Sygnus Credit Investments Limited (SCI) is looking forward to increased regional investments with US$3.90 million in dry powder on its balance sheet, at the end of Q1 Sep 2020.
Additionally, the company had US$5.0 million in undrawn credit facilities, for a total of US$8.9 million available for investments.
Directors said, in comments attached to the quarter’s results, that SCI had adequate available capital to finance the US$4 million in investment commitments at the end of the quarter, and new investment opportunities that were going through credit approval.
However, they note that in order to finance SCI’s investment pipeline across the Caribbean region, the company will seek to raise additional capital.
To this end, the Board authorised a capital raise of US$50 million or equivalent local currency, in equity and debt, at a Board meeting held on November 11, 2020. The equity capital will be raised via an additional public offering (APO), which was approved by shareholders at an extraordinary general meeting held in September 2020.
Directors stated, “SCI is far advanced with the prospectus for the APO, a draft of which was filed with regulators.”
They said SCI will seek raise additional capital via the debt markets to complete the US$50 million capital raise after exhausting the equity capital from the APO
Directors said the authorised raise of US$50 million equivalent in equity and debt capital is to finance SCI’s continued private credit expansion across the Caribbean region, with a material pickup in demand for flexible debt capital by high-quality middle-market businesses.

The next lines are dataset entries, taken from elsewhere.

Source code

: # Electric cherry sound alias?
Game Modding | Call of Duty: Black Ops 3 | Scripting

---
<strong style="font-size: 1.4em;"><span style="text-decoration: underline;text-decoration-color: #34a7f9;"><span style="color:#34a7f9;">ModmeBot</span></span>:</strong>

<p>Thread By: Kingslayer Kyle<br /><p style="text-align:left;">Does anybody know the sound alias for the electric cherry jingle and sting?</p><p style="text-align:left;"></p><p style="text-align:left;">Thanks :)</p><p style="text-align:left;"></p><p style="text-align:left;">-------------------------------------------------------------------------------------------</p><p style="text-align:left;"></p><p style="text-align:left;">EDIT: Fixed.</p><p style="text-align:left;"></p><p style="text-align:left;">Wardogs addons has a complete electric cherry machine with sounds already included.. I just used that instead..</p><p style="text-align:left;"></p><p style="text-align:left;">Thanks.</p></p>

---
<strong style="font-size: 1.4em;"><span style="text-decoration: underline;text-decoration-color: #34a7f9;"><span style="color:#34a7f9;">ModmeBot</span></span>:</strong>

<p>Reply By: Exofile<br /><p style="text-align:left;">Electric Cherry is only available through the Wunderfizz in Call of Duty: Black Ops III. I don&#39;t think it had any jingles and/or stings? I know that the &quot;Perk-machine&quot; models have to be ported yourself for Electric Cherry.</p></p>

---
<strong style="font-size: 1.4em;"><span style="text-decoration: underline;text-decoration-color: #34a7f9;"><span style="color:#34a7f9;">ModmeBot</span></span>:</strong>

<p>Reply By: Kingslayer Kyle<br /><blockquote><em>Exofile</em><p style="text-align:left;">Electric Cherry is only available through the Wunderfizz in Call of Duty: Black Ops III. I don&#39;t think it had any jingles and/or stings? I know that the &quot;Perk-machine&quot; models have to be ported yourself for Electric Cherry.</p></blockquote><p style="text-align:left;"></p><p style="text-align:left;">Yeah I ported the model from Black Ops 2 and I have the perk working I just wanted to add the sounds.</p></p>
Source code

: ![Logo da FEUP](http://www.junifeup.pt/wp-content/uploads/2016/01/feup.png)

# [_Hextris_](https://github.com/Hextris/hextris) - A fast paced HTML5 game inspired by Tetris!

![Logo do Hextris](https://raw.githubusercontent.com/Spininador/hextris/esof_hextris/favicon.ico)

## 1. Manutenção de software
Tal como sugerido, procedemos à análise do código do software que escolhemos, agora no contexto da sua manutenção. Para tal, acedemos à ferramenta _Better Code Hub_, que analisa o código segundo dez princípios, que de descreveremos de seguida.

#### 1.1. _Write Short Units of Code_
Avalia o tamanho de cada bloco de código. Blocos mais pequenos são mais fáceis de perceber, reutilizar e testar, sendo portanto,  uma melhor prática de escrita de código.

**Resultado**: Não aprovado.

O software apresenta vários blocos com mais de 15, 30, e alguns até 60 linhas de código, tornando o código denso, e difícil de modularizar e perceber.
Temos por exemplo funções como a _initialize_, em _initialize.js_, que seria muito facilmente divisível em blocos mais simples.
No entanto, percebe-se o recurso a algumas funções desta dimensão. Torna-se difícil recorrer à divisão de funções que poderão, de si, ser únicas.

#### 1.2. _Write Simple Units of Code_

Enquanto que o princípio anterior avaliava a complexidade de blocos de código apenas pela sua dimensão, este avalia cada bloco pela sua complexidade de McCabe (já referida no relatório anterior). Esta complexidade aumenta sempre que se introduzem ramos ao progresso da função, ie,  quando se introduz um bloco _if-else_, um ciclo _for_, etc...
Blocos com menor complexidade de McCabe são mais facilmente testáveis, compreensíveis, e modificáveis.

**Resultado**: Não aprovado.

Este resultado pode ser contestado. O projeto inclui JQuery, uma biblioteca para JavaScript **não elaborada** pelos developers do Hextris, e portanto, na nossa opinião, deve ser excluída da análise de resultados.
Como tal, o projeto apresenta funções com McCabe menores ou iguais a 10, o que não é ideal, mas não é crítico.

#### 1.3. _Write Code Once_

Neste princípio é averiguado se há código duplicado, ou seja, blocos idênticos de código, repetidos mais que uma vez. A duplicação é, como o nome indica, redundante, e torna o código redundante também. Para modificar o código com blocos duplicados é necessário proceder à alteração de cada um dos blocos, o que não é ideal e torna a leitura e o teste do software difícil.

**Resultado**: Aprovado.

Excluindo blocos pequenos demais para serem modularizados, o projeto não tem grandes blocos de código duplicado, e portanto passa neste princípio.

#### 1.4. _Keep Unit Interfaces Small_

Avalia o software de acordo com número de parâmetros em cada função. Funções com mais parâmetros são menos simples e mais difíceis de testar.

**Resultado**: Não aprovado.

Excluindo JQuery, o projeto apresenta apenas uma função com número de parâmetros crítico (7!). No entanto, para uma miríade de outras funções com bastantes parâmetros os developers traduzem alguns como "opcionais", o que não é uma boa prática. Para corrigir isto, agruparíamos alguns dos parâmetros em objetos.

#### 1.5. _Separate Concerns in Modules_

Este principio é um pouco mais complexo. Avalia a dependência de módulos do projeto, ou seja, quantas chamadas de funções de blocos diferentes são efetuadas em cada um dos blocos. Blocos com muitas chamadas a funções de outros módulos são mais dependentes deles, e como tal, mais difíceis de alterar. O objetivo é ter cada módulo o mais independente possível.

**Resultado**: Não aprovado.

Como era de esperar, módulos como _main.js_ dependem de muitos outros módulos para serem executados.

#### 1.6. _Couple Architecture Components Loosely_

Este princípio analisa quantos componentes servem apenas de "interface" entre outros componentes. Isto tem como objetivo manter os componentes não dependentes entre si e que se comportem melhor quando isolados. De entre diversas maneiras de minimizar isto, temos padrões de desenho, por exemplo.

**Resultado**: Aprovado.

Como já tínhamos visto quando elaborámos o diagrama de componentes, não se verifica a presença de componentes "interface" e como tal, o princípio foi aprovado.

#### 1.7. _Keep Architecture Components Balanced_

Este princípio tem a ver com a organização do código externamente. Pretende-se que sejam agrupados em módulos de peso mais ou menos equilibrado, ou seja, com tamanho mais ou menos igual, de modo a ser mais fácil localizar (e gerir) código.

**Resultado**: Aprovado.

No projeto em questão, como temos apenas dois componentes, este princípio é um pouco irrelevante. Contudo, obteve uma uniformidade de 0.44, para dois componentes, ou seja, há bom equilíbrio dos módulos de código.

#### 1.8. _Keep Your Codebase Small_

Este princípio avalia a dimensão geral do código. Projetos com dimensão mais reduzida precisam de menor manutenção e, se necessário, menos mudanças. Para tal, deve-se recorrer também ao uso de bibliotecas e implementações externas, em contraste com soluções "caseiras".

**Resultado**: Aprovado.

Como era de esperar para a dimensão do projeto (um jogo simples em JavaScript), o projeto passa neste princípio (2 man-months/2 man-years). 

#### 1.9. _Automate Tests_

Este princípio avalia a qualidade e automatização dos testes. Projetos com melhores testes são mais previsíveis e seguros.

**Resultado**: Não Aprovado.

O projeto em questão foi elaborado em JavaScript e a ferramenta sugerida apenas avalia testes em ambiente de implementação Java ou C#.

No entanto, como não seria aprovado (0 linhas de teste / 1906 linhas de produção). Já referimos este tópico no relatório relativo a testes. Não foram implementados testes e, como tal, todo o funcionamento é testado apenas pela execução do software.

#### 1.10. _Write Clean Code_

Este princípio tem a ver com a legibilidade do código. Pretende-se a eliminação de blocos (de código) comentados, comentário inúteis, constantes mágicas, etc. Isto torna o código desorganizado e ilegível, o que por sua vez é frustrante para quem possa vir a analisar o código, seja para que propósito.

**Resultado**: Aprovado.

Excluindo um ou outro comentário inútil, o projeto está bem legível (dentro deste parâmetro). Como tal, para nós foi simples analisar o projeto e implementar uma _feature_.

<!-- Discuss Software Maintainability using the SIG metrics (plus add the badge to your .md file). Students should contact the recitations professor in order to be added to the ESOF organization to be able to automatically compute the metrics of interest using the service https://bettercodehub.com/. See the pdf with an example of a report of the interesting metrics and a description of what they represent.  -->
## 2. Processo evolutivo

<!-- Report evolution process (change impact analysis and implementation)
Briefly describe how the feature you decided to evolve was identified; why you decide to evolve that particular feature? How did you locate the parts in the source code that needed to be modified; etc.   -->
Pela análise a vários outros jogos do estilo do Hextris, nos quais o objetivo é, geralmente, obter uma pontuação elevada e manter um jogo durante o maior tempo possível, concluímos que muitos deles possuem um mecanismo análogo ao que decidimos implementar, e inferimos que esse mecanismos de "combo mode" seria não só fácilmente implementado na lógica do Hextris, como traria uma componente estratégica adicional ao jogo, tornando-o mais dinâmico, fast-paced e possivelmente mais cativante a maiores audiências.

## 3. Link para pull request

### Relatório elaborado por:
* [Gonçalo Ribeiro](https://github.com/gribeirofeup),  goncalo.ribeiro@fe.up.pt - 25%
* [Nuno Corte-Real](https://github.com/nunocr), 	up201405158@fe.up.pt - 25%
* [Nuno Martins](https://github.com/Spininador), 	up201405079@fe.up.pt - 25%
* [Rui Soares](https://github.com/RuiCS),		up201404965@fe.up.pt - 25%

For the three months ended September 30, the company reported record core revenues and a 51 per cent increase in net profits.
SCI’s core revenues, or total investment income, grew by 19.8 per cent or US$216.4 thousand to a record US$1.31 million, for the three months ended September 30, compared with US$1.09 million for the three months ended September 30, 2019.
Of SCI’s core revenues, 98.2 per cent were comprised of net interest income.
SCI’s core earnings, or net investment income, grew by 3.9 per cent or US$31.8 thousand, to US$839.0 thousand for Q1 Sep 2020, versus US$807.2 thousand for Q1 Sep 2019.
Net profit attributable to shareholders grew by 51.1 per cent or US$269.9 thousand to US$797.8 thousand for Q1 Sep 2020, versus US$527.9 thousand for Q1 Sep 2019.
This increase was primarily driven by larger management fees due to a 71.9 per cent increase in assets under management, and corporate services fees which began accruing on January 1, 2020.
Management fees (64.5 per cent) and corporate services fees (12.5 per cent) were a combined 77.0 per cent of total operating expenses.
Management fees were US$303.0 thousand for Q1 Sep 2020, up 51.0 per cent or US$102.3 thousand higher than the US$200.7 thousand for Q1 Sep 2019.
SCI’s non-performing investment rate (NPI) was 2.3 per cent of SCI’s total Portfolio Company investments. This represented one portfolio company investment, whose terms are being restructured.
Directors said the investment is fully collaterised and was placed on non-performing status in March 2020.
“SCI does not anticipate any realised losses from this investment over the medium term.” The company declared an interim dividend of US$0.00249 per share to all shareholders on record as of September 28, 2020, with an ex-dividend date of September 25, 2020. The dividend was paid on October 16, 2020.